T-Bills as futures margin

Discussion in 'Financial Futures' started by erlewine, Apr 3, 2006.

  1. Just a few general questions on how brokers manage margin requirements when T-Bills are involved. Assume your brokerage lets you apply 100% of face value to margin requirements (no haircut).

    You open an account at XYZ Futures brokerage by depositing $10k in T-bills; you have no cash balance. You go long one ES (assume margin requirement $4000 initial/$3000 maintenance).

    a) Can you initiate that long position without having any cash balance?

    b) Next day, ES drops such that you incur a $1000 paper loss, but you're still comfortably within maintenance margin requirements. As I understand, your broker has to mark-to-market and settle with the exchange in cash at the end of each trading day, even though the position is open. Where does the $1000 in cash come from since you're physically invested in T-Bills?

    c) ES continues to drop, now you have a $2000 paper loss and decide to liquidate. What is standard operating procedure for the broker here - do they call you to cough up the cash, or do they just automatically "break" your T-bill position?
  2. Excellent questions - I'd like to hear from any brokers here on this. From my experience, the T-Bill option is only made available when you have "excess" collateral in your margin account. In other words, it's discretionary by the broker based on your trading patterns and margin account size. My broker and I have "split" the difference. Some margin money goes in T-Bills and I get interest on the rest (but at a lower rate than T-Bills by a few basis points).
  3. range


    IB allows you to earn short-term interest rates on all funds over $10K. Avoids all the machinations involved in moving funds into/out-of T-bills.
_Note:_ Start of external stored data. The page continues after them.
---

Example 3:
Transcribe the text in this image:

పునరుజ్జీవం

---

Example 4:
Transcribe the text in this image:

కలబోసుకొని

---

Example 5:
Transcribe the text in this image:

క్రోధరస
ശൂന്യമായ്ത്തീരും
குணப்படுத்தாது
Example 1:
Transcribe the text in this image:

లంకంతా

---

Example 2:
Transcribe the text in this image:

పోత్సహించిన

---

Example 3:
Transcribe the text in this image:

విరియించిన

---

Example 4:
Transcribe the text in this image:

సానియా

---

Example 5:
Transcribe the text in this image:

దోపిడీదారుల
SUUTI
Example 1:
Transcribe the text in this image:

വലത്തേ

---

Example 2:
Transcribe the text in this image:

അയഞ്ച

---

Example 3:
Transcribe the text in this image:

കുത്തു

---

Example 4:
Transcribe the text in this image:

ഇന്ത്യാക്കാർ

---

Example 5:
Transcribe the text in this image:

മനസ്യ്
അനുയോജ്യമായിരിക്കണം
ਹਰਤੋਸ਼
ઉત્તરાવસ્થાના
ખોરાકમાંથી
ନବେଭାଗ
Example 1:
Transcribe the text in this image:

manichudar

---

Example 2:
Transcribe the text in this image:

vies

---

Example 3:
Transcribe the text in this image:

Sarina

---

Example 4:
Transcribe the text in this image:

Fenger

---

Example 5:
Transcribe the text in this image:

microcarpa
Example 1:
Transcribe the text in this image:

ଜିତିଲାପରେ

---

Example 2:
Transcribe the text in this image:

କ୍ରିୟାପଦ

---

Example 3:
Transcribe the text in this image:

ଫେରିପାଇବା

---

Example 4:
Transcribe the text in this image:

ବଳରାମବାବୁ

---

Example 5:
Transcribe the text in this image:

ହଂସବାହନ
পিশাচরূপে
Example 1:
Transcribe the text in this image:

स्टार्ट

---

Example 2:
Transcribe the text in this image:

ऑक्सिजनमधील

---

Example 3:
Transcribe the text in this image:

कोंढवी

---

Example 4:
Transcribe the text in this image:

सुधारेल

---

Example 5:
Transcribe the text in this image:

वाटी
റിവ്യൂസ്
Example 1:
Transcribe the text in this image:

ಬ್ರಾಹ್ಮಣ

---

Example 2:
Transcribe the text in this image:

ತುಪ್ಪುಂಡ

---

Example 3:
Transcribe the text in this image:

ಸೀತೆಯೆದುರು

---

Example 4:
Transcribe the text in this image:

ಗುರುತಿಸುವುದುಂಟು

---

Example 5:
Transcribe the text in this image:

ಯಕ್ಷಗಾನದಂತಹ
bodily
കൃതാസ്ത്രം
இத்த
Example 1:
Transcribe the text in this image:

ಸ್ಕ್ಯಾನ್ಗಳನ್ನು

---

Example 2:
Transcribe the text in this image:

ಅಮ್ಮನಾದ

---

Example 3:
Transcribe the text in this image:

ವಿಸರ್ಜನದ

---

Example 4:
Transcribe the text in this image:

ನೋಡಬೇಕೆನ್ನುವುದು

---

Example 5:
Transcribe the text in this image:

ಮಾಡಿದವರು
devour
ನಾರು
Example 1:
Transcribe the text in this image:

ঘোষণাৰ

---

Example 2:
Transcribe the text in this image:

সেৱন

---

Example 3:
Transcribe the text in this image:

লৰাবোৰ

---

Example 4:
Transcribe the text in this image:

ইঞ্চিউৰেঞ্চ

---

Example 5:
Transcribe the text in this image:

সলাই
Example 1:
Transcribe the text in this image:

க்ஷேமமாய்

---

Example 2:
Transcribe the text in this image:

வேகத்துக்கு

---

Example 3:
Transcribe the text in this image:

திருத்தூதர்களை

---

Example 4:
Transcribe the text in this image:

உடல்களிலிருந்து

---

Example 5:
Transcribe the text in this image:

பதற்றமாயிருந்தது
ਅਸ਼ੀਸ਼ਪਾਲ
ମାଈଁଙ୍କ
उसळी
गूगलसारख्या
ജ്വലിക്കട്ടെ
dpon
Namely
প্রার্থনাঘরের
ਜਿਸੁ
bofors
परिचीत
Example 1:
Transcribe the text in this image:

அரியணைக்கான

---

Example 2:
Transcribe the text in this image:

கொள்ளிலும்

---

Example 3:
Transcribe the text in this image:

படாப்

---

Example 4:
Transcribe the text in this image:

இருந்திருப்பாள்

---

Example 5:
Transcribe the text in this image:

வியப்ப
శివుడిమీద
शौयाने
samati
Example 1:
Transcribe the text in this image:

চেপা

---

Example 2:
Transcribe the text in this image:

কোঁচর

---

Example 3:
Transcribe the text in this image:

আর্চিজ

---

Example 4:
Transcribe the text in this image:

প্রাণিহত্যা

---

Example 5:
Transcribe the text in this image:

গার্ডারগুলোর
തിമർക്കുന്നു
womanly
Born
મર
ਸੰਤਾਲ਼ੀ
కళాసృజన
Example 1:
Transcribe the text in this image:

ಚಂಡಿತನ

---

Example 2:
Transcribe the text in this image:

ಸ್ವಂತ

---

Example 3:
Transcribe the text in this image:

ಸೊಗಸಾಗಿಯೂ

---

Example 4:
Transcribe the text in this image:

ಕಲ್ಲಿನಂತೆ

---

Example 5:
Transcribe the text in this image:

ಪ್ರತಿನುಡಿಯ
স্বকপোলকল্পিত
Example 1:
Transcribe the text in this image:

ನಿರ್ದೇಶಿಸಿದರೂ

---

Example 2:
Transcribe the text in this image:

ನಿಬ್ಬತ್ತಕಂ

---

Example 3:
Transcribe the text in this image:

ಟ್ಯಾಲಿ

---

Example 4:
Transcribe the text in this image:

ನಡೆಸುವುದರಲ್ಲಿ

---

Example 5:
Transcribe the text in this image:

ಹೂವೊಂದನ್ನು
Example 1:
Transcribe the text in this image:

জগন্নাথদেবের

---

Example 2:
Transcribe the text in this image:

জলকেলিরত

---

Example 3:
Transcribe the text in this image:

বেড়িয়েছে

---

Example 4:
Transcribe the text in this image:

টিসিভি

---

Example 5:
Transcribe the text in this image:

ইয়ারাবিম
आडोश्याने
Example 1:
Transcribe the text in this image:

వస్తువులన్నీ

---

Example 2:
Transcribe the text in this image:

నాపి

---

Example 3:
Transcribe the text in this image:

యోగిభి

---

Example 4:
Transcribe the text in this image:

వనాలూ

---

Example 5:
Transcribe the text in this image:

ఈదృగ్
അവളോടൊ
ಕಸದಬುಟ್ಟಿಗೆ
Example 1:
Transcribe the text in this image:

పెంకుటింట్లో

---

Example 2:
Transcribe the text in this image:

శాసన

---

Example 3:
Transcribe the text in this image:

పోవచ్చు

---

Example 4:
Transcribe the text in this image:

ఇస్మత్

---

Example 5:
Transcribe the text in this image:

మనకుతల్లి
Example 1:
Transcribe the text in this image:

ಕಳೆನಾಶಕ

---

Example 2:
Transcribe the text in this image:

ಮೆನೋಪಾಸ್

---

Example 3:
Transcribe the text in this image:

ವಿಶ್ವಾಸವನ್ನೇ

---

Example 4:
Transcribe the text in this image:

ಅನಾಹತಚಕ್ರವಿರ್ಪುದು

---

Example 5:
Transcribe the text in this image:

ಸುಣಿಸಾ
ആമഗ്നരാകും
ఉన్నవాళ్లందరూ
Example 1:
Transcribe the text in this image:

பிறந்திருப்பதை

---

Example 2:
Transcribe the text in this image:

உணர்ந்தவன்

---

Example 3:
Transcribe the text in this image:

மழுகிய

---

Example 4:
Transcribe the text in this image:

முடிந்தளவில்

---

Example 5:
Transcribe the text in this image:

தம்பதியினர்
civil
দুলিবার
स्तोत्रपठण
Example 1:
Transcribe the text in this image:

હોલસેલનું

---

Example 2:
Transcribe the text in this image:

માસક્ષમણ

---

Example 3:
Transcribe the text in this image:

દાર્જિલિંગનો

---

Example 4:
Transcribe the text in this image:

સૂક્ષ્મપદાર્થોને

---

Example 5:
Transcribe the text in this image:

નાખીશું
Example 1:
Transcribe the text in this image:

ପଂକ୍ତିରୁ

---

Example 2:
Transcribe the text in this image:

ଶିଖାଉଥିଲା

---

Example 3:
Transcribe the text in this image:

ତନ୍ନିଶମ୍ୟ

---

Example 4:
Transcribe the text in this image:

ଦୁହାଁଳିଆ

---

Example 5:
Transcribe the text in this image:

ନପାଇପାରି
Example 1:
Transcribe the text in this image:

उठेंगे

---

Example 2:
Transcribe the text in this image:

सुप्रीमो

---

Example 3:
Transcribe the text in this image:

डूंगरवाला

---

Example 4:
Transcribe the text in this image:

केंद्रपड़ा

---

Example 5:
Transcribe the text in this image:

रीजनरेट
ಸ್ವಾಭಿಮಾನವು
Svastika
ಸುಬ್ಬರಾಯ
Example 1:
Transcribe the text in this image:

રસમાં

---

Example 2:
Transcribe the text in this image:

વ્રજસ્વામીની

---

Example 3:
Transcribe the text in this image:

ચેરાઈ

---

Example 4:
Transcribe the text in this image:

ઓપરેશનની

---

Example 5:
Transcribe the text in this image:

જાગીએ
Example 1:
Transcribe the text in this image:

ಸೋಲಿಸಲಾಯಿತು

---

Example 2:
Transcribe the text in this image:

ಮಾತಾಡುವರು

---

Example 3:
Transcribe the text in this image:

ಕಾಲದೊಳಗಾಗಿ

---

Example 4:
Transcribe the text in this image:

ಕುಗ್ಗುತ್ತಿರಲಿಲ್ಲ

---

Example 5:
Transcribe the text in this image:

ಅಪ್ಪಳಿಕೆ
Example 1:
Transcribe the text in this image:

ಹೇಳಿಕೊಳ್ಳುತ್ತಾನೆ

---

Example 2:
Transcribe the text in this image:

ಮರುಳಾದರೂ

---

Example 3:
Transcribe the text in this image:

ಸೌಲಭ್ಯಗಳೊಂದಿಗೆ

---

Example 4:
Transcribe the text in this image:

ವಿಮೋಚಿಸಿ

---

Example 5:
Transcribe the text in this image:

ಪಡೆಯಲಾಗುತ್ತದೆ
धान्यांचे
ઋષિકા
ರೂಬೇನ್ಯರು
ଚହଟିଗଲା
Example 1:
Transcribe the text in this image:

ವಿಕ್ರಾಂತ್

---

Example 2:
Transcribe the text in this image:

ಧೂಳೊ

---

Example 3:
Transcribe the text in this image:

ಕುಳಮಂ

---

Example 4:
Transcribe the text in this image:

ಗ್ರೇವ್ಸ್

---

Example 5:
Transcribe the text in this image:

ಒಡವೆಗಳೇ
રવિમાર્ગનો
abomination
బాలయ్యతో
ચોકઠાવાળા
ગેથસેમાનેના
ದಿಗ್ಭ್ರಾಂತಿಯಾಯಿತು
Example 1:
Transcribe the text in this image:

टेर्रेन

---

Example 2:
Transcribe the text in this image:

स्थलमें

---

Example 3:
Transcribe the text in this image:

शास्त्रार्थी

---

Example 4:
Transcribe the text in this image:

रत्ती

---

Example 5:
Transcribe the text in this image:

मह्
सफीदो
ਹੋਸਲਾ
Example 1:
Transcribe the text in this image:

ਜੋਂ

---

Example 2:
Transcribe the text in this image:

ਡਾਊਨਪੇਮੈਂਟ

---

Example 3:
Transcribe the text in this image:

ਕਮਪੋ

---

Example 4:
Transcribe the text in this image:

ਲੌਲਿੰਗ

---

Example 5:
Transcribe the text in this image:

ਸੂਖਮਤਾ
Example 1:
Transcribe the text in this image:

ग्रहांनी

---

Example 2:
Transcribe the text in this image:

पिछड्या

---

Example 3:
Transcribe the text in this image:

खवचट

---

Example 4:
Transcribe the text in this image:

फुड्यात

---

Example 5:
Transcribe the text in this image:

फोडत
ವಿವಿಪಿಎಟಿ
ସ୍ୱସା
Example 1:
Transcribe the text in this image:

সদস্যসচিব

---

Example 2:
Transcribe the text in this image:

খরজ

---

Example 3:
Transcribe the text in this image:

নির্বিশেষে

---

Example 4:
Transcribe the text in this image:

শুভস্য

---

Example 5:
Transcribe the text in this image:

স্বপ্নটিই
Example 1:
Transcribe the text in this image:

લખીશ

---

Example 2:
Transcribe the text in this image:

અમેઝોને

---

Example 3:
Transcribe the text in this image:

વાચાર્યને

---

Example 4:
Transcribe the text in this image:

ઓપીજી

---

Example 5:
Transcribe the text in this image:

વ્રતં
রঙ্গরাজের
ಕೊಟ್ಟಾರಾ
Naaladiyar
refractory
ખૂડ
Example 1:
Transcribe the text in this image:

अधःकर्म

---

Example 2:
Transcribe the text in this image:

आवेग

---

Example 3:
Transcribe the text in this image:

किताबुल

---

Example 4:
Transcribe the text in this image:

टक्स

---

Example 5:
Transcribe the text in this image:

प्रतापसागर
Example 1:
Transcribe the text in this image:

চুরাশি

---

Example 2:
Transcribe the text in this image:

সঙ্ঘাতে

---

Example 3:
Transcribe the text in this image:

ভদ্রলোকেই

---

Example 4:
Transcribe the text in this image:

Customer-friendly model, IMHO.
  4. I've heard the advantage to putting Tbills into your account is that the Tbills are in your name in case the brokerage firm goes under.
  5. That is an excellent point.

    The answer the first posts question, If you don't have the cash to meet your loss, you will get a TBill call, and if you don't put in more cash, they will break your Tbill to cover.
  6. My experience... 1st there is a call from the broker asking if I want to deposit additional funds *immediately* or break the T-Bill... my choice.
  7. Surdo


    RJO/TS gives you 3 days to either put up more dough or break the Bill.
  8. Not that I'm naive enough to believe there isn't some way to get screwed out of your money, but I thought segregated customer accounts provide very good protection if a firm goes under. According to press reports, the Refco futures customers' money remained intact through the problems (except for Jim Rogers). Would t-bills provide any additional protection?
  9. Losing your money is indeed a really worst case scenario, only if your broker is so bad nobody wants to buy his customers base.

    T-bills, like stocks or bonds are protected by SIPC up to $500,000, I believe. Cash is not (or very small protection)
  10. You should not buy t-bills with all the cash balance. 70% may be ok, assuming your loss would be no more than 30%.